The French Revolution was an event the likes of which the world had never seen. The degree of political turmoil and innovation was absolutely astonishing. It is not surprising that the Revolutionaries frequently spoke of time itself seeming to elongate, as they struggled to make sense of all the changes and conflicts that were happening so quickly. The flagrant contradiction between the universal promises of the Declaration of the Rights of Man and actual behavior with regard to enslaved people strikes us, rightly, today, as one of the Revolution’s most important aspects. But that does not mean that the Revolutionaries themselves saw it in this way. Some did. But many more remained oblivious, despite the importance of the colonies to France’s economic health. And while this distinction may not matter for our own overall judgments of the Revolution, it matters enormously for our interpretation of the course of events, for this was determined by what people at the time thought and understood.

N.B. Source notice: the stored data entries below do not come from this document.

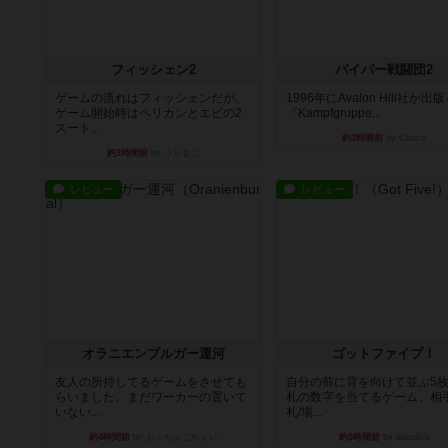
フィッシェン2
パイパー戦闘団2
ゲームの流れはフィッシェンだが、
1996年にAvalon Hill社が出
ゲーム開始時はペリカンとエビの2
『Kampfgruppe...
スート...
約3時間前
by Chaco
約3時間前
by うらまこ
レビュー
レビュー
オラニエンブルガー運河
ゴットファイブ！
友人の所持してるゲームをさせても
自分の前に背を向けて並ぶ5
らいました。まだワーカーの置いて
札の数字を当てるゲーム。相
いない...
札/場...
約4時間前
by おっちょこちょい
約5時間前
by daisdice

It’s an important debate and I’m glad you have informed me about it. Maybe there is room here for comparison with America. I am just starting to read Kaminski’s Collection of documents on slavery during the revolution and founding. I suspect you could use a book like this to strengthen your argument. For example some of the state constitutions made gestures toward the abolition of the slave trade or slavery itself. The Quakers were considerable political force. Etc. Slavery was a much bigger issue.In any case, it seems to me that your opponent Is right to say that the debate about slavery during the French Revolution helps us understand the structure and limits of French revolutionary thought. And that you are right to say none of this means that the colonial context is essential for understandingWhere French revolutionary thought came from and what its structure was. This is pretty complicated stuff, however. Again, it’s a real service to give us a glimpse of the debate.
It's obvious that I am going to defend Lauren Clay but I'll do so anyway. I think it's a bit unfair to ask that she offer a comparison with all the other forms of political activism of the time. What she has done, in a compelling way, is to show, as you say, David, that focusing only on the Archives parlementaires, as crucial as they are, leaves out other forms of political discussion. We knew this but I don't think we knew in this detail how much the port/slave cities combined to fight off what they saw as a fatal threat to their livelihoods. I don't think anyone is ever going to describe the March 1790 action in quite the same way again after this landmark article.